*** Dataset Section Begins ***
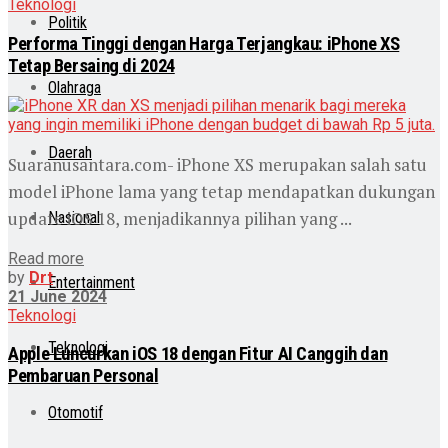
Teknologi
Politik
Performa Tinggi dengan Harga Terjangkau: iPhone XS
Tetap Bersaing di 2024
Olahraga
Daerah
Suaranusantara.com- iPhone XS merupakan salah satu
model iPhone lama yang tetap mendapatkan dukungan
update iOS 18, menjadikannya pilihan yang ...
Nasional
Read more
by
Drt
Entertainment
21 June 2024
Teknologi
Teknologi
Apple Luncurkan iOS 18 dengan Fitur AI Canggih dan
Pembaruan Personal
Otomotif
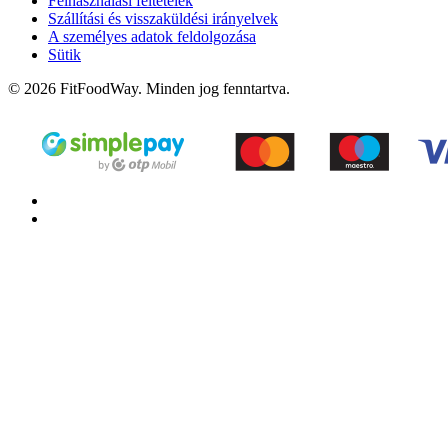
Felhasználási feltételek
Szállítási és visszaküldési irányelvek
A személyes adatok feldolgozása
Sütik
© 2026 FitFoodWay. Minden jog fenntartva.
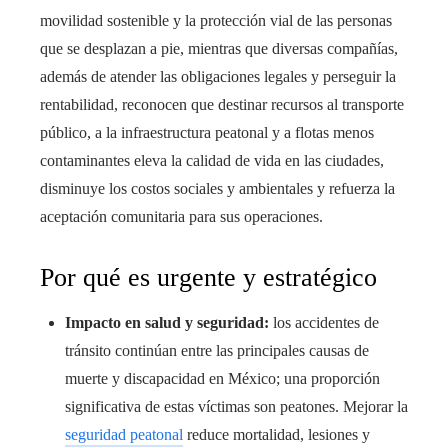
movilidad sostenible y la protección vial de las personas
que se desplazan a pie, mientras que diversas compañías,
además de atender las obligaciones legales y perseguir la
rentabilidad, reconocen que destinar recursos al transporte
público, a la infraestructura peatonal y a flotas menos
contaminantes eleva la calidad de vida en las ciudades,
disminuye los costos sociales y ambientales y refuerza la
aceptación comunitaria para sus operaciones.
Por qué es urgente y estratégico
Impacto en salud y seguridad:
los accidentes de
tránsito continúan entre las principales causas de
muerte y discapacidad en México; una proporción
significativa de estas víctimas son peatones. Mejorar la
seguridad peatonal
reduce mortalidad, lesiones y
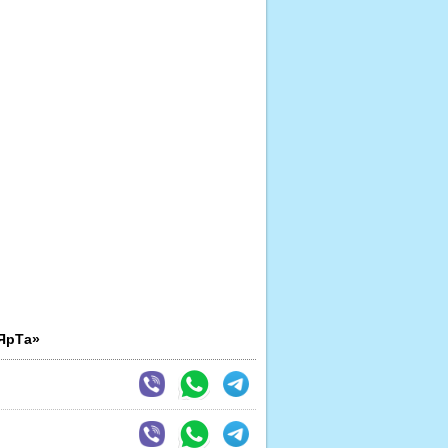
ЯрТа»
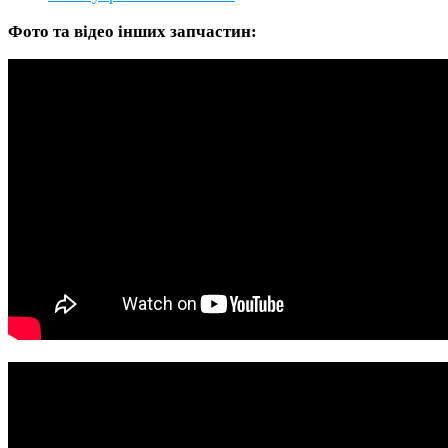
Фото та відео інших запчастин:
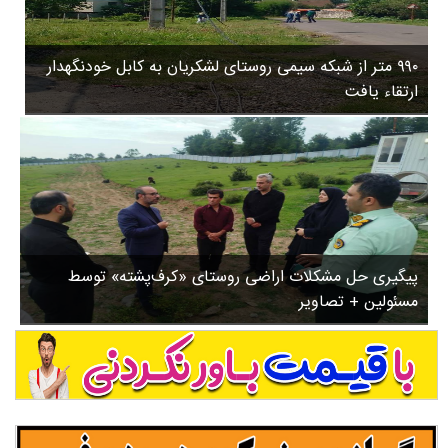
۳
روستاها
۵
ورزشی
۸
۹۹۰ متر از شبکه سیمی روستای لشکریان به کابل خودنگهدار
سیاسی
ب
ارتقاء یافت
ا
چندرسانه ای
ز
مسیر گردشگری دیلمان
ن
درباره ما
ش
س
ت
ش
پیگیری حل مشکلات اراضی روستای «کرف‌پشته» توسط
د
مسئولین + تصاویر
.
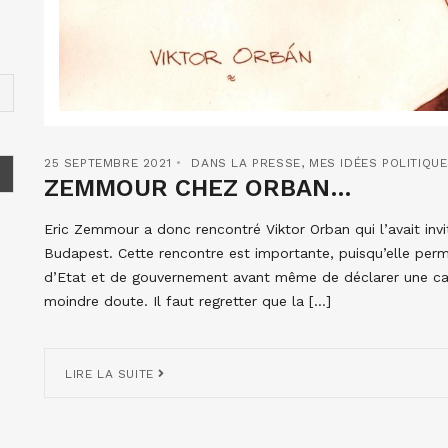
25 SEPTEMBRE 2021
DANS LA PRESSE
,
MES IDÉES POLITIQU
ZEMMOUR CHEZ ORBAN…
Eric Zemmour a donc rencontré Viktor Orban qui l’avait i
Budapest. Cette rencontre est importante, puisqu’elle perm
d’Etat et de gouvernement avant même de déclarer une cand
moindre doute. Il faut regretter que la […]
LIRE LA SUITE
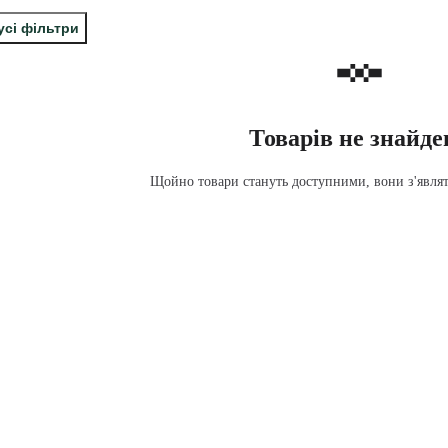
усі фільтри
Товарів не знайде
Щойно товари стануть доступними, вони з'являть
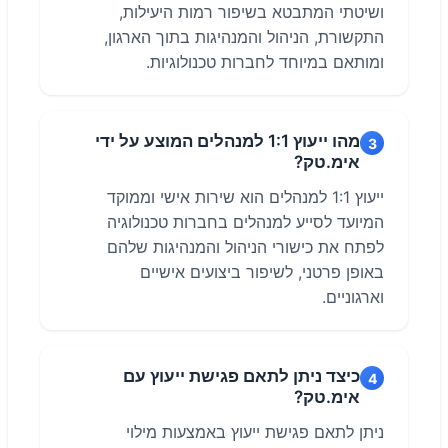
ושיטתי המתבטא בשיפור רמות היעילות,
התקשורת, הניהול והמנהיגות בתוך הארגון,
ומותאם במיוחד לחברות טכנולוגיות.
מהו ייעוץ 1:1 למנהלים המוצע על ידי
3
אימ.טק?
ייעוץ 1:1 למנהלים הוא שירות אישי וממוקד
המיועד לסייע למנהלים בחברות טכנולוגיה
לפתח את כישורי הניהול והמנהיגות שלהם
באופן פרטני, לשיפור ביצועים אישיים
וארגוניים.
כיצד ניתן לתאם פגישת ייעוץ עם
4
אימ.טק?
ניתן לתאם פגישת ייעוץ באמצעות מילוי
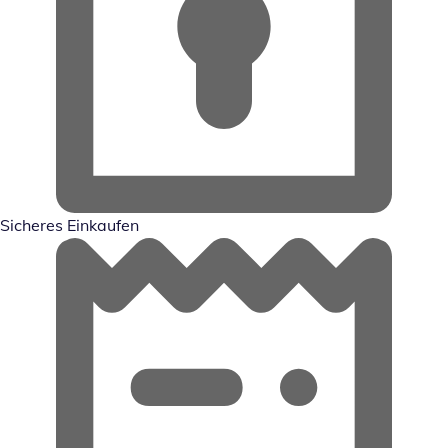
Sicheres Einkaufen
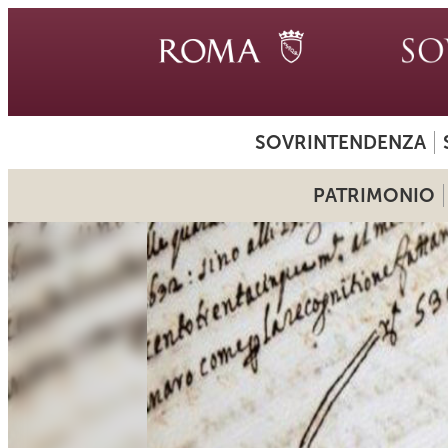
SOVRINTENDENZA
PATRIMONIO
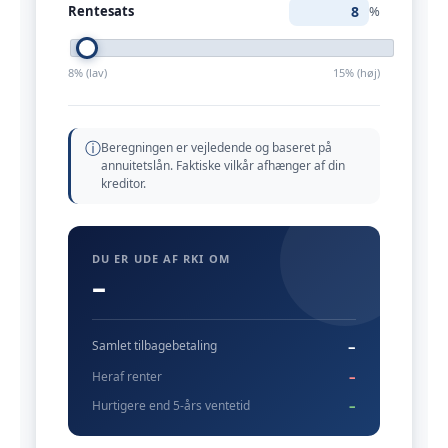
Rentesats
%
8% (lav)
15% (høj)
ⓘ
Beregningen er vejledende og baseret på
annuitetslån. Faktiske vilkår afhænger af din
kreditor.
DU ER UDE AF RKI OM
–
–
Samlet tilbagebetaling
–
Heraf renter
–
Hurtigere end 5-års ventetid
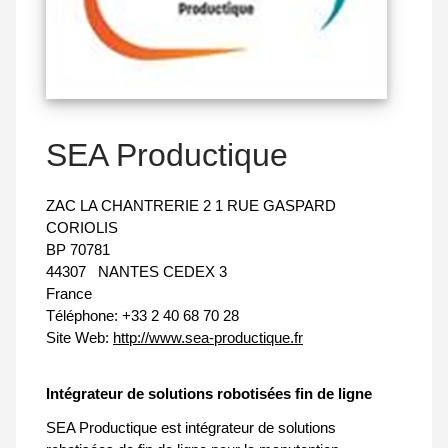
SEA Productique
ZAC LA CHANTRERIE 2 1 RUE GASPARD
CORIOLIS
BP 70781
44307
NANTES CEDEX 3
France
Téléphone:
+33 2 40 68 70 28
Site Web:
http://www.sea-productique.fr
Intégrateur de solutions robotisées fin de ligne
SEA Productique est intégrateur de solutions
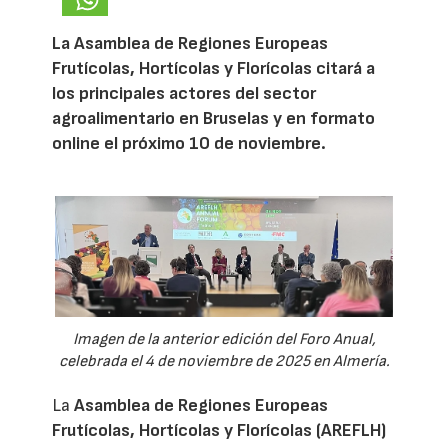
La Asamblea de Regiones Europeas
Frutícolas, Hortícolas y Florícolas citará a
los principales actores del sector
agroalimentario en Bruselas y en formato
online el próximo 10 de noviembre.
Imagen de la anterior edición del Foro Anual,
celebrada el 4 de noviembre de 2025 en Almería.
La
Asamblea de Regiones Europeas
Frutícolas, Hortícolas y Florícolas (AREFLH)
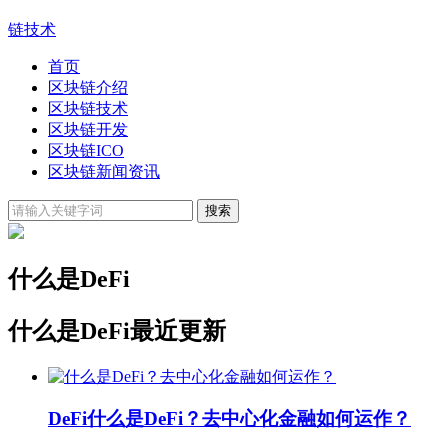
链技术
首页
区块链介绍
区块链技术
区块链开发
区块链ICO
区块链新闻资讯
什么是DeFi
什么是DeFi最近更新
DeFi
什么是DeFi？去中心化金融如何运作？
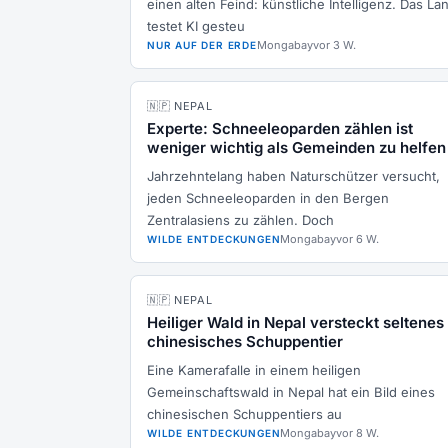
einen alten Feind: künstliche Intelligenz. Das La
testet KI gesteu
Mongabay
vor 3 W.
NUR AUF DER ERDE
🇳🇵 NEPAL
Experte: Schneeleoparden zählen ist
weniger wichtig als Gemeinden zu helfen
Jahrzehntelang haben Naturschützer versucht,
jeden Schneeleoparden in den Bergen
Zentralasiens zu zählen. Doch
Mongabay
vor 6 W.
WILDE ENTDECKUNGEN
🇳🇵 NEPAL
Heiliger Wald in Nepal versteckt seltenes
chinesisches Schuppentier
Eine Kamerafalle in einem heiligen
Gemeinschaftswald in Nepal hat ein Bild eines
chinesischen Schuppentiers au
Mongabay
vor 8 W.
WILDE ENTDECKUNGEN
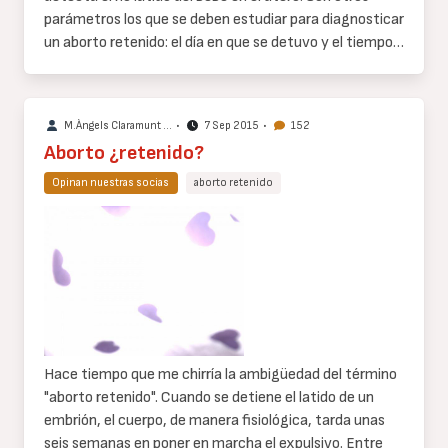
parámetros los que se deben estudiar para diagnosticar
un aborto retenido: el día en que se detuvo y el tiempo…
M.Àngels Claramunt …
•
7 Sep 2015
•
152
Aborto ¿retenido?
Opinan nuestras socias
aborto retenido
Cuerpo
de
texto
Hace tiempo que me chirría la ambigüedad del término
"aborto retenido". Cuando se detiene el latido de un
embrión, el cuerpo, de manera fisiológica, tarda unas
seis semanas en poner en marcha el expulsivo. Entre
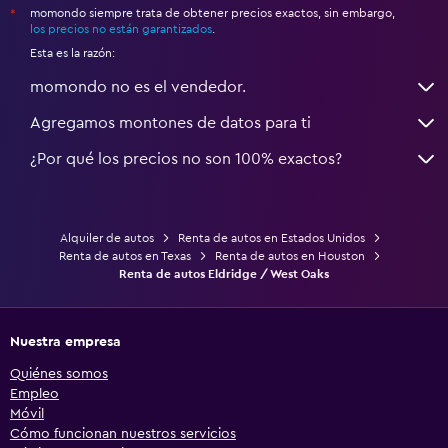
momondo siempre trata de obtener precios exactos, sin embargo,
*
los precios no están garantizados
.
Esta es la razón:
momondo no es el vendedor.
Agregamos montones de datos para ti
¿Por qué los precios no son 100% exactos?
Alquiler de autos
Renta de autos en Estados Unidos
Renta de autos en Texas
Renta de autos en Houston
Renta de autos Eldridge / West Oaks
Nuestra empresa
Quiénes somos
Empleo
Móvil
Cómo funcionan nuestros servicios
*** Dataset Section Ends ***
→ What is needed:
Please update the entries from the line with "Felhasználási feltételek" up to and including the line with "LIRE LA SUITE", replacing "Sütik" with "Cookie-k" and keeping everything else the same. Return only those lines, without the pictures.

→ Solved problem:
Felhasználási feltételek
Szállítási és visszaküldési irányelvek
A személyes adatok feldolgozása
Cookie-k
© 2026 FitFoodWay. Minden jog fenntartva.
movilidad sostenible y la protección vial de las personas
que se desplazan a pie, mientras que diversas compañías,
además de atender las obligaciones legales y perseguir la
rentabilidad, reconocen que destinar recursos al transporte
público, a la infraestructura peatonal y a flotas menos
contaminantes eleva la calidad de vida en las ciudades,
disminuye los costos sociales y ambientales y refuerza la
aceptación comunitaria para sus operaciones.
Por qué es urgente y estratégico
Impacto en salud y seguridad:
los accidentes de
tránsito continúan entre las principales causas de
muerte y discapacidad en México; una proporción
significativa de estas víctimas son peatones. Mejorar la
seguridad peatonal
reduce mortalidad, lesiones y
ЯрТа»
Фото та відео інших запчастин:
۳
روستاها
۵
ورزشی
۸
۹۹۰ متر از شبکه سیمی روستای لشکریان به کابل خودنگهدار
سیاسی
ب
ارتقاء یافت
ا
چندرسانه ای
ز
مسیر گردشگری دیلمان
ن
درباره ما
ش
س
ت
ش
پیگیری حل مشکلات اراضی روستای «کرف‌پشته» توسط
د
مسئولین + تصاویر
.
25 SEPTEMBRE 2021
DANS LA PRESSE
,
MES IDÉES POLITIQU
ZEMMOUR CHEZ ORBAN…
Eric Zemmour a donc rencontré Viktor Orban qui l’avait i
Budapest. Cette rencontre est importante, puisqu’elle perm
d’Etat et de gouvernement avant même de déclarer une cand
moindre doute. Il faut regretter que la […]
LIRE LA SUITE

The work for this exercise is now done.